Sunday, February 3, 2013

break the suction

About 2 months ago, i decided to take my employees to breakfast one morning.  We had won a contest and i knew most of them wouldn't show up so i told them to bring a guest if they would like.  One of my employees brought their mother, which i thought was really sweet and i sat at the table with them.  This employees mother catered to her daughter in a way that was so foreign to me, that i had to do a double take.  She actually put cream and sugar in her coffee for her and then made sure that is the way that the daughter liked it.  It was as if i had witnessed aliens landing on earth.  This was the most foreign concept to me.  I can barely remember my mother cutting my food for me or actually sharing a plate with my mother when i was really young.  I am not sure if i was jealous or just blown away that someone who is old enough to drink coffee, still has their mother make it for them....in public.  I now understand why this employee is so needy. 

I just cannot do needy people.  I think it because i know how easily i get pulled under water in their situation.  I would actually chew my arm off to get away from people who suck the life out of me.  It probably has something to do with the fact that i suck enough of my own life out of me that i really don't need any help. 

I am severely becoming an introvert.  I have been off work for two days and have managed to leave the house none.  I don't have any desire to go anywhere.  I don't even feel that this is the depression, i just want to get my tuition paid off, my credit card paid off, and going places usually involves spending money. 

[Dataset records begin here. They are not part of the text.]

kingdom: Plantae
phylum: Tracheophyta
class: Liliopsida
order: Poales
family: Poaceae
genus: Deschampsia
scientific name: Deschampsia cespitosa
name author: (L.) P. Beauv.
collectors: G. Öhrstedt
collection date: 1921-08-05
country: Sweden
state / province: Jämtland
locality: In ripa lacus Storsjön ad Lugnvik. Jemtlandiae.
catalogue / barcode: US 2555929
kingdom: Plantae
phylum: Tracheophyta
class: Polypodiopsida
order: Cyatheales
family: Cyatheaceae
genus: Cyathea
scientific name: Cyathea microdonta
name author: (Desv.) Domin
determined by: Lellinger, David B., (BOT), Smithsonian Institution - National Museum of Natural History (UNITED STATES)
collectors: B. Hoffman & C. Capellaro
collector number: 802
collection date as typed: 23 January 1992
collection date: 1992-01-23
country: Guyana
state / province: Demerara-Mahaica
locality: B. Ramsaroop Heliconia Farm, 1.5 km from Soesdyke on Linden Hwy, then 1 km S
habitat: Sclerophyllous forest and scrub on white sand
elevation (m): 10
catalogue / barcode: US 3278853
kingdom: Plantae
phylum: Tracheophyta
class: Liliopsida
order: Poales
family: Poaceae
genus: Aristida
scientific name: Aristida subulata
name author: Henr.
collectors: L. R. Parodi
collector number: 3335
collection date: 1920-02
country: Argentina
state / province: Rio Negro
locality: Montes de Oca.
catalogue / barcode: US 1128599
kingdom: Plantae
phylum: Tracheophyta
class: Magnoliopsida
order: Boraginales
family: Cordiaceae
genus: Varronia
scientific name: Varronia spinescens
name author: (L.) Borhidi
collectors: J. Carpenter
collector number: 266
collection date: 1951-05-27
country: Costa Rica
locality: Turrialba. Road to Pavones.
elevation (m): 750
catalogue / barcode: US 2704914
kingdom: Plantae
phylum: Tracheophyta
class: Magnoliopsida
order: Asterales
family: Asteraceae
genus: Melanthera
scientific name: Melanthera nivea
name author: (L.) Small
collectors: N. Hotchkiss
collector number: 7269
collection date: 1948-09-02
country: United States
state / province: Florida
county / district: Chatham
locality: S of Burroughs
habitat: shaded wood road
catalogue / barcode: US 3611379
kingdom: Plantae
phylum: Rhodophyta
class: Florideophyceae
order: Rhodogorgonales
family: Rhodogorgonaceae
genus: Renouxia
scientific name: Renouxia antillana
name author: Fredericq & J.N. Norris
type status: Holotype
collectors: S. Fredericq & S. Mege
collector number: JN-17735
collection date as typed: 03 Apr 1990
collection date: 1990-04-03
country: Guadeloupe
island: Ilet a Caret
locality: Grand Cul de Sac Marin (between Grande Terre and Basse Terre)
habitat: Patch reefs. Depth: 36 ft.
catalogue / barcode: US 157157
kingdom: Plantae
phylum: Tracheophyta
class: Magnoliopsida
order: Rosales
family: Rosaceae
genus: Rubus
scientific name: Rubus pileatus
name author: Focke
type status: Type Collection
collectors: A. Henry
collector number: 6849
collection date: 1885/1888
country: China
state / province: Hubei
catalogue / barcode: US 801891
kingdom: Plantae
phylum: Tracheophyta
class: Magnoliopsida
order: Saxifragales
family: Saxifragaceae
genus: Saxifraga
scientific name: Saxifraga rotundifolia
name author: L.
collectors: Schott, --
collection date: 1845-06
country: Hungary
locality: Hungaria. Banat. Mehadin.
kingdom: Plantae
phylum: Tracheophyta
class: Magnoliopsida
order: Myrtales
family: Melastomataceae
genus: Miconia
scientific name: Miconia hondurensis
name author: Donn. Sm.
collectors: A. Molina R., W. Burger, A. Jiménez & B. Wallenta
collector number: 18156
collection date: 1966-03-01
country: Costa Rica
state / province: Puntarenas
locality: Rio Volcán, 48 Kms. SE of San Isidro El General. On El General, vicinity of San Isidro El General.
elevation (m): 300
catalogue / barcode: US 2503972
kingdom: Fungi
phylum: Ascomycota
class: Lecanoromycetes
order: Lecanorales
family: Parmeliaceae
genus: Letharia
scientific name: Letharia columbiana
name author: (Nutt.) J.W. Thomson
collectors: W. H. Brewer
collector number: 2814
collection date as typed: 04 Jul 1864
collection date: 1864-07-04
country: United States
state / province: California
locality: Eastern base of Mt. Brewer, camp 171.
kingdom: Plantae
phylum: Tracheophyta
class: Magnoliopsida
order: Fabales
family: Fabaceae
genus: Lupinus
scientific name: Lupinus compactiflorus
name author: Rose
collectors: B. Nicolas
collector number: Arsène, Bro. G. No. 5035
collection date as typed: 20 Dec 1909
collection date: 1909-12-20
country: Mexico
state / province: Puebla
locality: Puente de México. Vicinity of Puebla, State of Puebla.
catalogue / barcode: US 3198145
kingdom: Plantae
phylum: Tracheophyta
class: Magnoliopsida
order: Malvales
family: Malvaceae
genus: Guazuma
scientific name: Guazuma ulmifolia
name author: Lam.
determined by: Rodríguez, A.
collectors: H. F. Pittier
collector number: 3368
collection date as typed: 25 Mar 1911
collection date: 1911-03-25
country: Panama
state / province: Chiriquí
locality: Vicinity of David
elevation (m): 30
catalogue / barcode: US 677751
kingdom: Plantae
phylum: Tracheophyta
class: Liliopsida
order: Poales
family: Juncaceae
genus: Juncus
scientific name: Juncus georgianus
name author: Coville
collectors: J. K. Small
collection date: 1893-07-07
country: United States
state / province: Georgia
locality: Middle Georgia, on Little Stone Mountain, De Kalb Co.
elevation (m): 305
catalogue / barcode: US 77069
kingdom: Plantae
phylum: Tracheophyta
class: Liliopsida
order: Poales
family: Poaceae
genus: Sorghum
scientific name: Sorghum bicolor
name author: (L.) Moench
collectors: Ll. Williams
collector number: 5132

Matt and I have tickets for the little theatre next weekend and his parents are unable to go, they told us that we needed to invite some friends so that we don't waste the tickets.  Matt and i responded that we don't have any friends.  Their response was that we needed to join a Sunday school class and get friends, my response was that they all have kids and we don't have anything in common. 

Matt and i barely go to church anymore.  I just usually dont have the energy and everyone is sick, why do sick people feel the need to go places where healthy people are....stay home.